Well, it would be gone if they gave up on finding Dabeet and went without him.

If I don’t go with them, I may well die.

He immediately answered his own thought with another: If I go with them, all the others may die.

He almost laughed at himself. You think you can save everybody? You think your absence will doom them to a miserable death? Even if we’re facing Goliath, Dabeet, you’re no David.

I will be if that’s what I need to be, Dabeet told himself. I won’t be a great hero-king whose name will live for three thousand years. But I’ll do an adequate job of whatever needs doing.

He memorized the ship’s number and then settled down to wait.

After only a few minutes, he remembered that even if they weren’t tracking his suit, they certainly would have a record of his airlock door opening. If somebody poked their head out right now, he’d be in plain view.

Carefully, naming every gap, every reach, Dabeet made his way from the middle wheel to the inner one, the topmost of the three. It was tricky because the three wheels hadn’t been designed to move together. Instead, the inner wheel ran on a track along the inside of the middle wheel, just as the outer wheel ran on a track along the outside of the middle wheel.

Originally, the three wheels had moved at their own rate, so that the false gravity from centrifugal force would be roughly even among the wheels, innermost to outermost. Ah, the things that engineers had to cope with, in the days before the Jukes corporation did its breakthrough work with gravitics.

But how did they get from wheel to wheel? Now, with the wheels in lockstep, they had the elevator shafts from level to level and wheel to wheel. In the original design, how would teachers and students get from their residential levels to the classroom level?

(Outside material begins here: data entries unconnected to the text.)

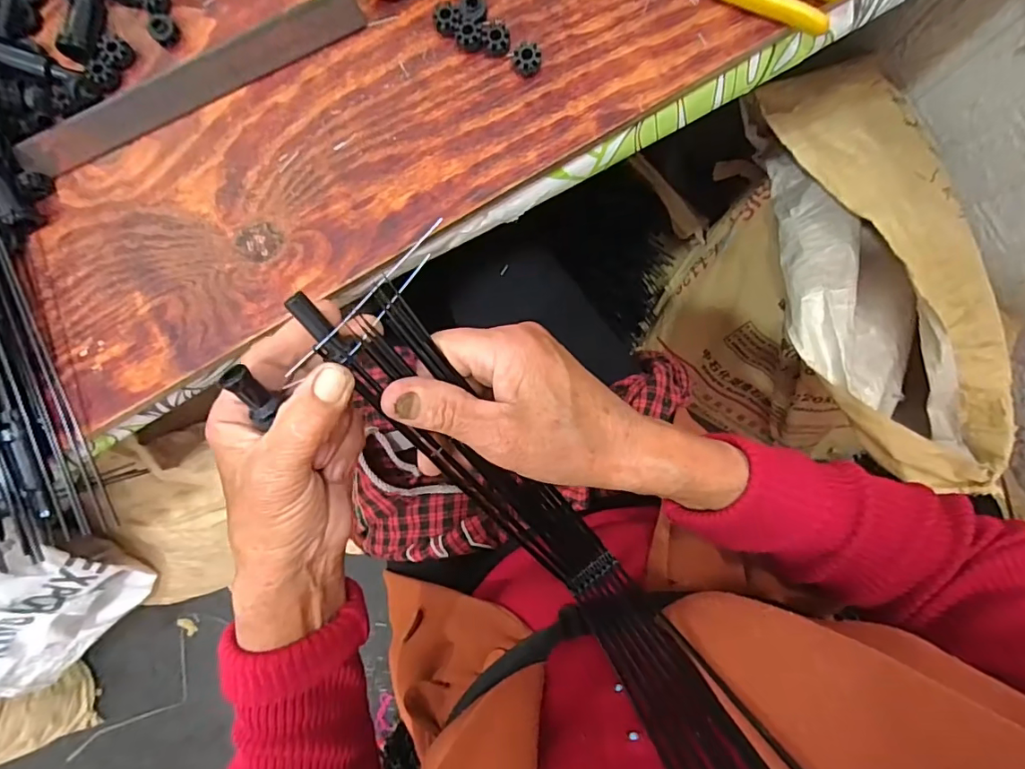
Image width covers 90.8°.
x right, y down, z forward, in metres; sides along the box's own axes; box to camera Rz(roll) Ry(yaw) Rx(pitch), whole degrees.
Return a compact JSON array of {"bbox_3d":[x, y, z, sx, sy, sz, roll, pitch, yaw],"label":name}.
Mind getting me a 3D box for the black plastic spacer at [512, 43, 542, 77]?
[{"bbox_3d":[0.010,-0.223,0.345,0.020,0.013,0.019,-3,86,3],"label":"black plastic spacer"}]

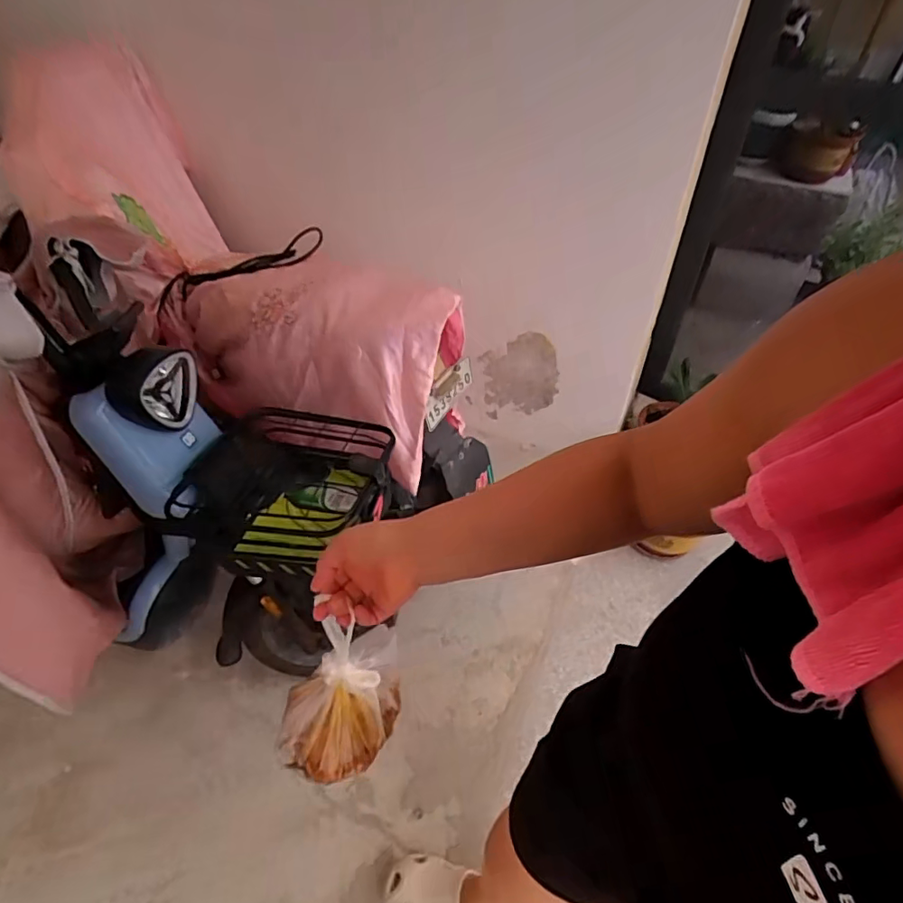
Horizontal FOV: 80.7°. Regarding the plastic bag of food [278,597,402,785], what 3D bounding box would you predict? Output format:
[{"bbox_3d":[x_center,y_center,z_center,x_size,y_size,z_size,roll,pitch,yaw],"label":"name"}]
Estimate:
[{"bbox_3d":[-0.130,0.283,0.605,0.138,0.163,0.109,-33,55,-28],"label":"plastic bag of food"}]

It wasn’t a school, then, of course. The station was built before the arrival of the first Formic ship, before there was an International Fleet. It was meant to be a permanent way station between Earth and Moon, perhaps a depot or transshipment facility. Maybe a way station for Terran and Lunar shuttles. Maybe a resort, a hotel and restaurant and spa for people who were ridiculously rich.

Maybe one wheel for each purpose. Each one supplied and administered separately. All this expense for what, commerce? The tourist trade?

But all this was back in the days before Jukes’s breakthroughs in the science of gravity led to the technology of gravitics. Before the Jukes Gravic Downmaster eliminated freefall inside space vehicles, except where you wanted it. Gravic fields could be fine-tuned to provide just the right downward pull in every location. Science was amazing in those days—before the Formics ever came. Maybe because space was still new, the solar system was still pioneer territory.

Why, the people who built this primitive wheel design probably still thought there were only four forces, and still imagined they could find the Grand Unified Theory—a notion that had gone the way of the Philosopher’s Stone and Aether and the elements of Earth, Air, Fire, and Water. Yet the station was still in place, still turning—for stability now rather than for illusory gravity—and still protecting its inhabitants from radiation, dust collisions, and the near-vacuum of space. Rather like the Roman roads whose pavement, however overgrown, still ran across Britain, Gaul, Italy, Iberia, and northern Africa.